P is for Papers. I'm a paper freak. I love paper. White paper. Pastel colored papers. Bright, bold colored papers. Large sheets of paper. Small sheets of paper. Post-it notes of every size, legal size pads, junior legal size pads, regular-sized sheets of paper. Paper. Paper. Paper. I love paper.

But, I have to make sure I have a place for all that paper. Otherwise, it gets all dog-eared and dirty. Not good.

One thing I found that works well for storage of odd-ball sizes of paper that are smaller than a regular-sized sheet (8/5" x 11") are photo storage boxes. You can fit all sizes of paper in these boxes. Find a box that has a decor/coloration that matches your office, and put on a shelf.

I go through a ton of Post-It notes for a variety of reasons, so I keep these stacks on my desk in the office supplies cubes built into my desk.

All the other pads of paper, lying around in a mess on my desk, fit neatly into one of those photo storage boxes, and then the box fits on the shelf. I keep one pad handy, but the rest of the pads are stored, neatly, not getting dirty or dog-eared.

This helps keep the visual clutter to a minimum, but the paper various sized papers are handy when I need them.

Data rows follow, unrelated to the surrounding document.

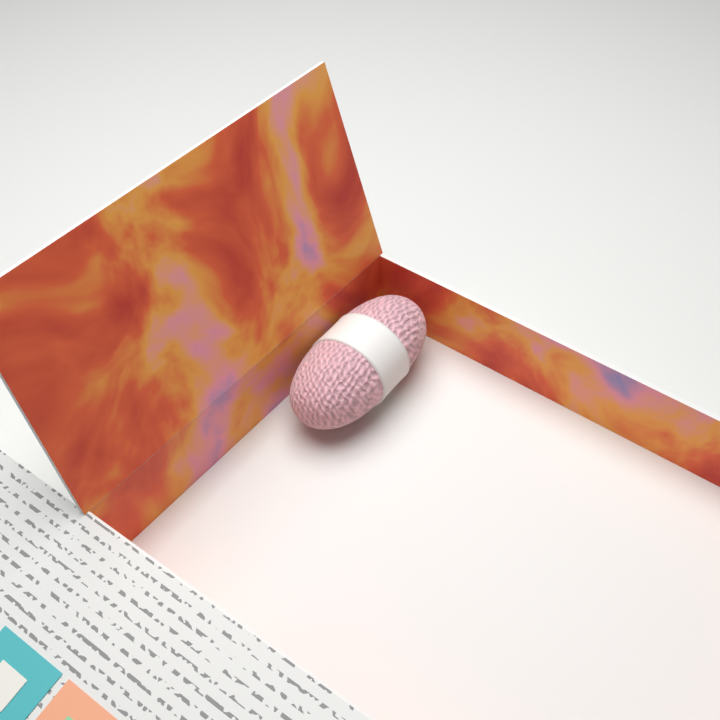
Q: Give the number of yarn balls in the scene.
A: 1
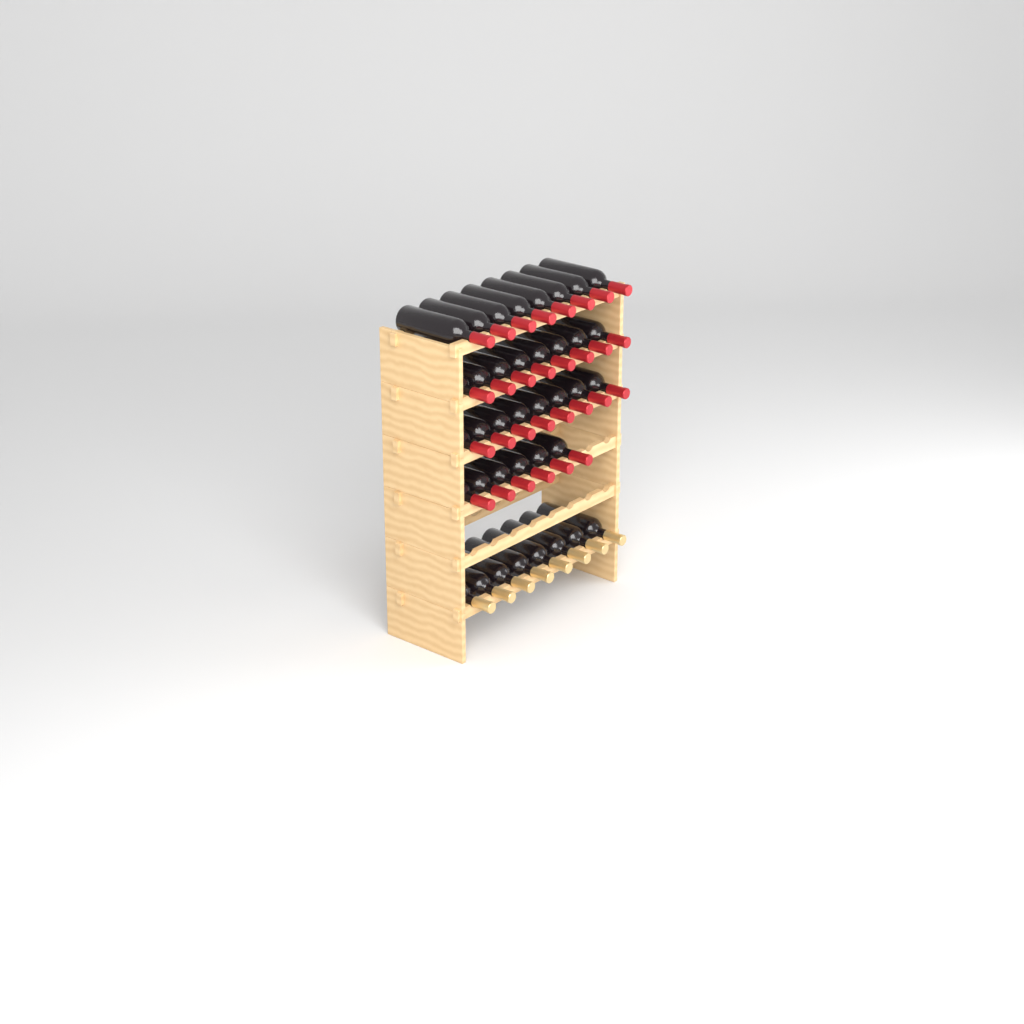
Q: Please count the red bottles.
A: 30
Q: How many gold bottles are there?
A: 8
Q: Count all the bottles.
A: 38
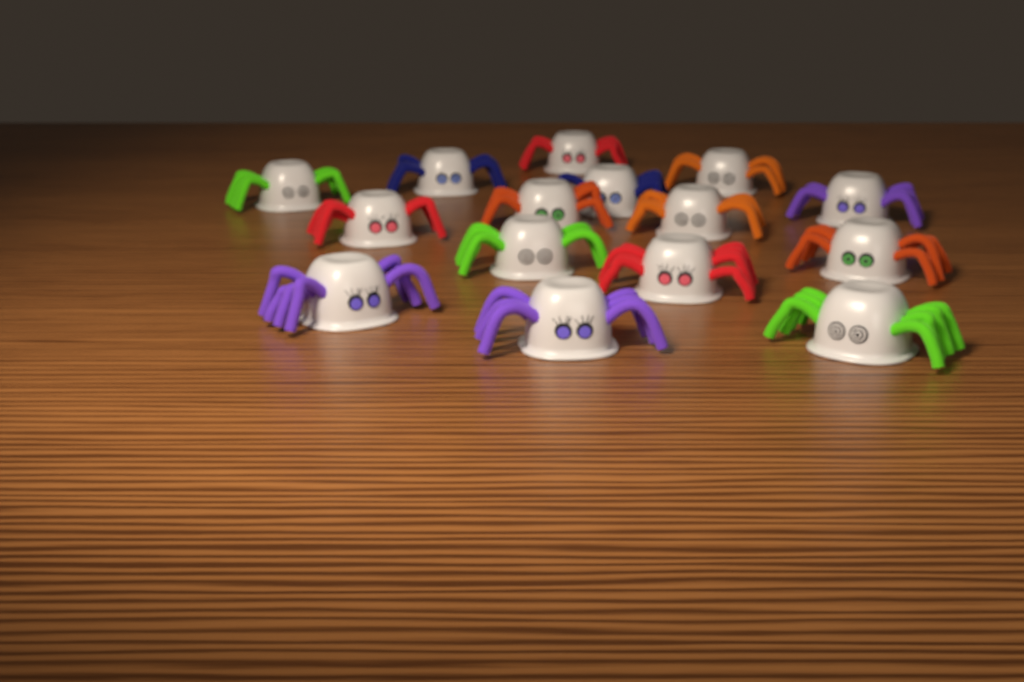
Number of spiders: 15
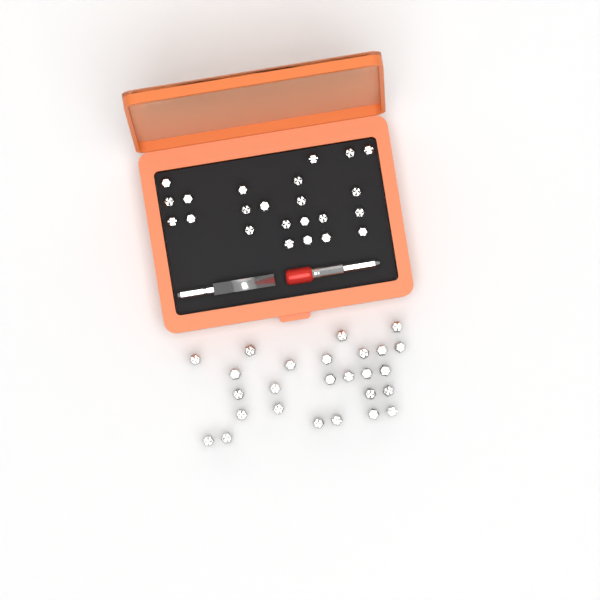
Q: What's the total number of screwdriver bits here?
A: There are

Q is for Quagmire. Does this describe your financial record-keeping? Is it time to buy a software program? Is it time to take your records (shoebox or otherwise) to a higher level, meaning a professional?

I'm still working on this myself. I know that software will not work for me. In my former job as a cost engineer, my boss required me to keep a few things in my head at all times: 150 cost centers with their financial standings and variances, a $15M budget, and exactly where we were at to within $1,000. Yeah, believe me, I don't need software to track my tiny budget with one cost center! I'm used to generating any financial report I need in my head, thanks to prior demands from a great boss. Little did I know what he was training me for--my own business!!!